Except for everything I did offer. Like the fact that there are multiple LHRHs, BUT THEY DIDN'T KNOW THAT THEN, and that they don't even call them LHRHs in current literature and nomenclature.
Why do I always have to repeat everything three times with you? (And why am I so damn patient about it, even while being griped at and insulted? Just good natured, I guess.)
Oh, and that the first article you're giving me (and for which you don't provide a full cite for some reason)...
“Structure of Chicken Hypothalamic Luteinizing Hormone-releasing Hormone
II. ISOLATION AND CHARACTERIZATION*
(Received for publication, February 17, 1982)
Judy A. King and Robert P. Millar
... is not referenced anywhere in the "Sean D. Pitman M.D." article which CottShop linked. It's the same authors as "Comparative Aspects of Luteinizing Hormone-Releasing Hormone Structure and Function in Vertebrate Phylogeny," but published two years later.
Still, even it makes the point fabulously about being outdated:
The decapeptide LH-RH’ (pGlu-His-Trp-Ser-Tyr-Gly-Leu- Arg-Pro-Gly-NH 2 ), originally isolated from porcine hypothalami (Matsuo et al., 1971a) and later synthesized (Matsuo et al., 1971b), appears to have lower gonadotropin-releasing activity in submammalian vertebrates than in mammals.

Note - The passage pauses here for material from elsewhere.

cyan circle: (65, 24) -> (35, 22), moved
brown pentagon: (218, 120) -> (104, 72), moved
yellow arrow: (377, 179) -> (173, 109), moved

Did you notice this CONTRADICTS the finding in their 1980 paper, wherein they inferred (by indirect immunological assay) that human and amphibian LHRH are more similar? Now they find the isolated and synthesized pig LHRH (the only pure isolate they seem to have) is LESS active in submammals.

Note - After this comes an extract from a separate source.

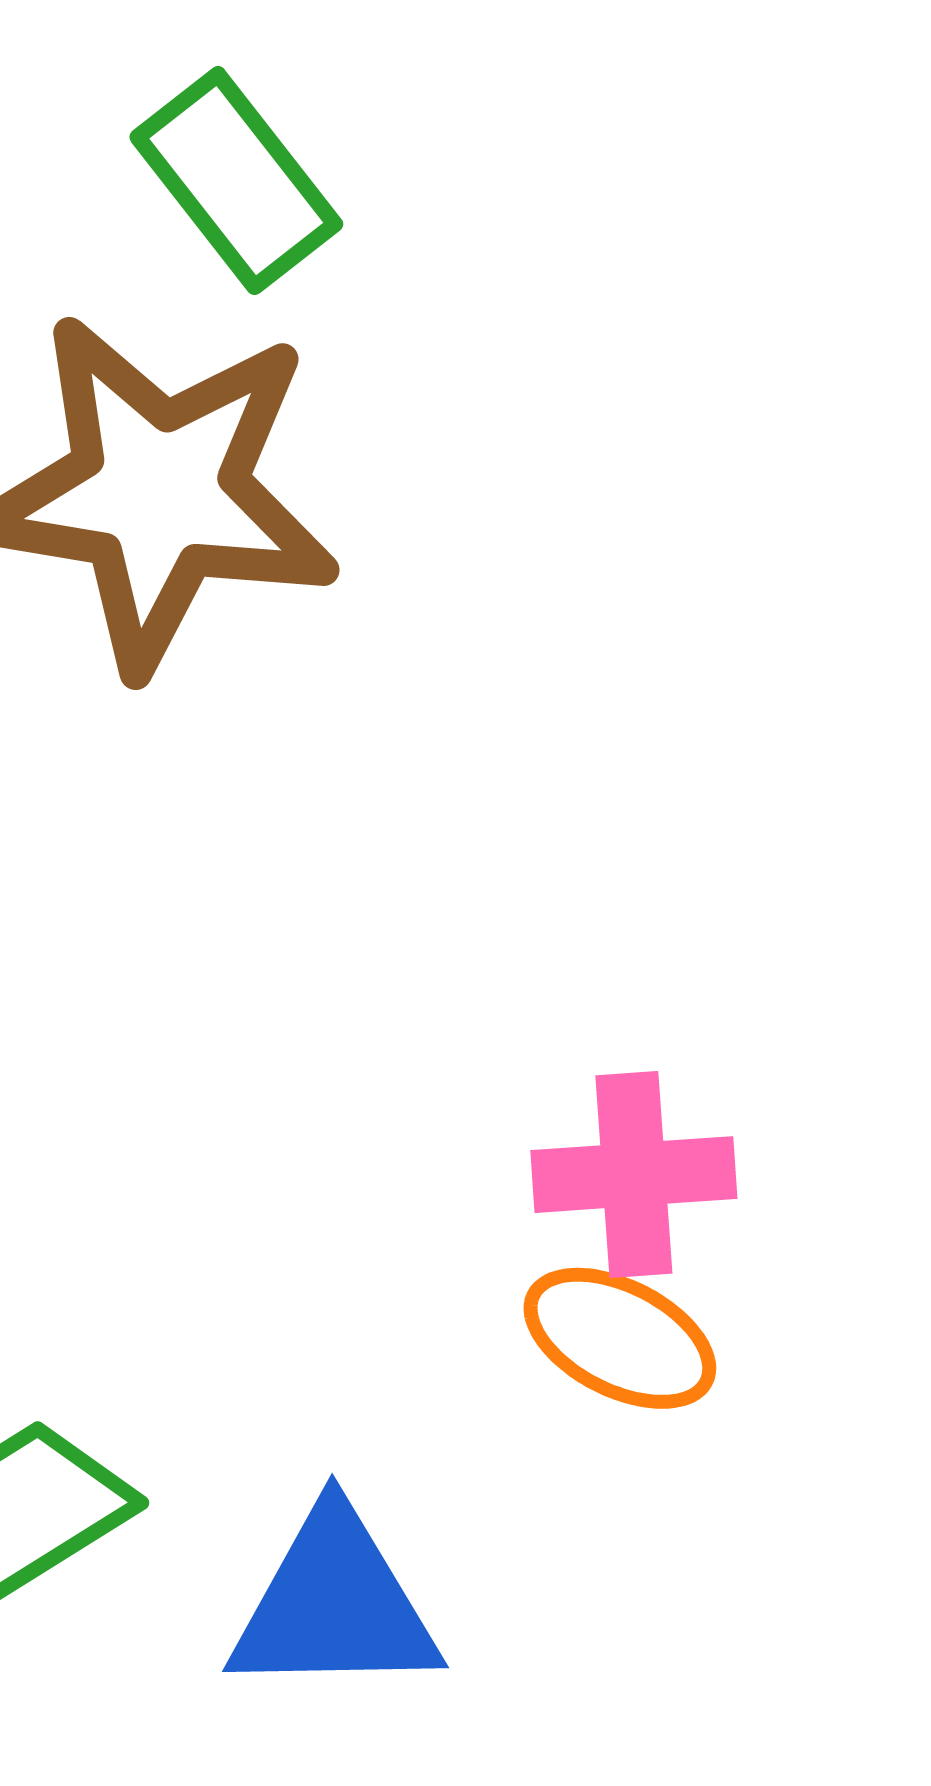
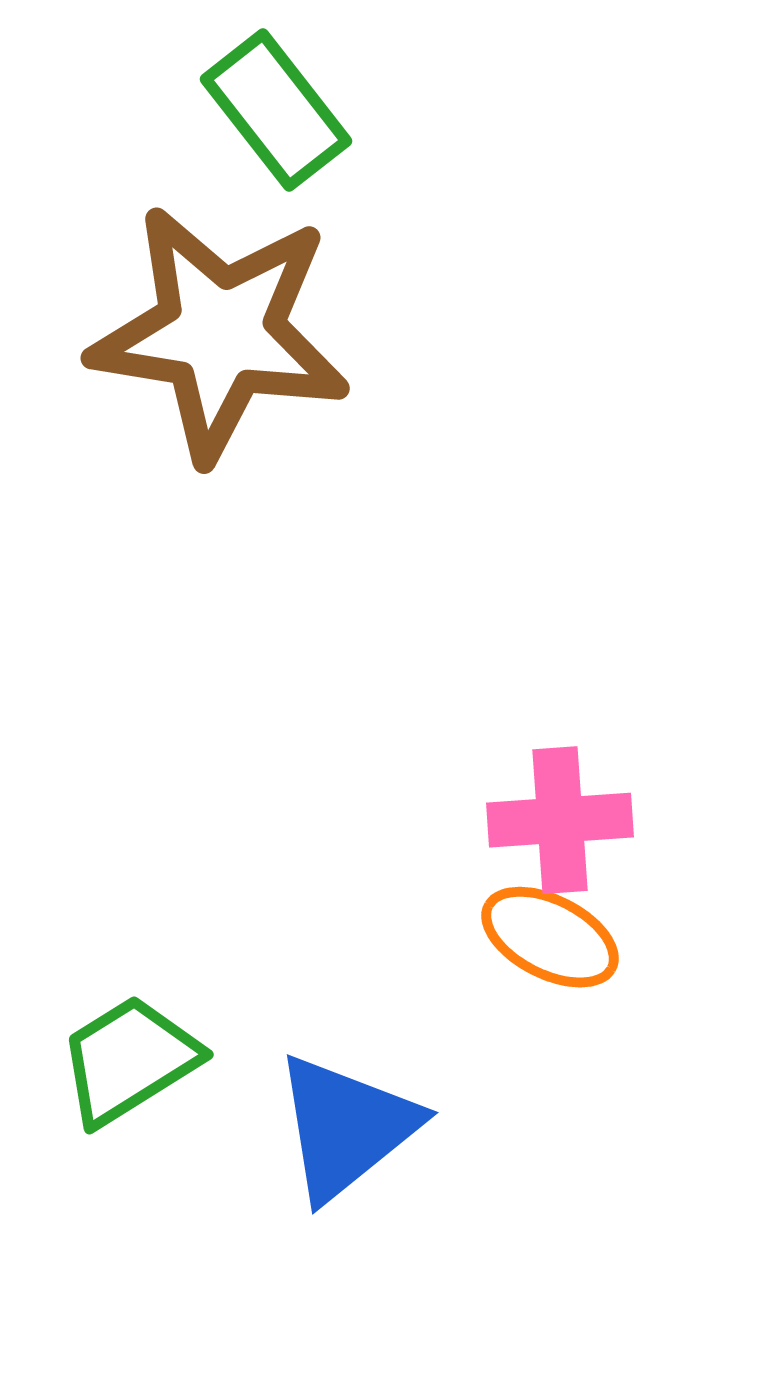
blue triangle: (334, 1604) -> (346, 1127), turned -38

Crude hypothalamic extracts from birds, reptiles, amphibians, and fish, however, contain significant gonadotropin-releasing activity, and LH-RH-like immunoreactivity has been demonstrated in the hypothalamus of these vertebrates
They still haven't even isolated LHRH in these other ("submammalian") species, let alone done any sequencing, but are only using "crude hypothalamic extracts"!
Sorry, but can you read?
has been demonstrated in the hypothalamus of these vertebrates by radioimmunoassay and immunocytochemistry (for reviews, see Ball, 1981; Jackson, 1981; King and Millar, 1981).
Radioimmunoassay?
Immunocytochemistry?
Crude hypothalamic extracts?
Hello, Hello, HELLO?!
OUTDATED!!!
King JA, Millar RP. Immunoreactive LHRH was detected in hypothalamic and extrahypothalamic brain extracts of the rat, bird (pigeon and chicken), reptile (tortoise and lizard), amphibian (frog and toad), teleost (cichid), and elasmobranch (dogfish) and in the whole brain of the cyclostome (bagfish). The concentration of hypothalamic immunoreactive LHRH was more than 5-fold greater than that of the extrahypothalamic brain. Mammalian and amphibian hypothalamic immunoreactive LHRH yielded displacement curves parallel to those of synthetic LHRH in assays employing four antisera
Yeah, and there's the one that is referenced by Pitman, and which I've already read.
So what was your point? I am wrong in claiming this research is outdated? Well, again, can you read?
Sorry, I really don't understand on what basis you are contesting this. I don't see it at all. The (slightly) newer article you introduce just strengthens the point, since even just two years later the obsolete point Pitman dishonestly extracted had been undermined!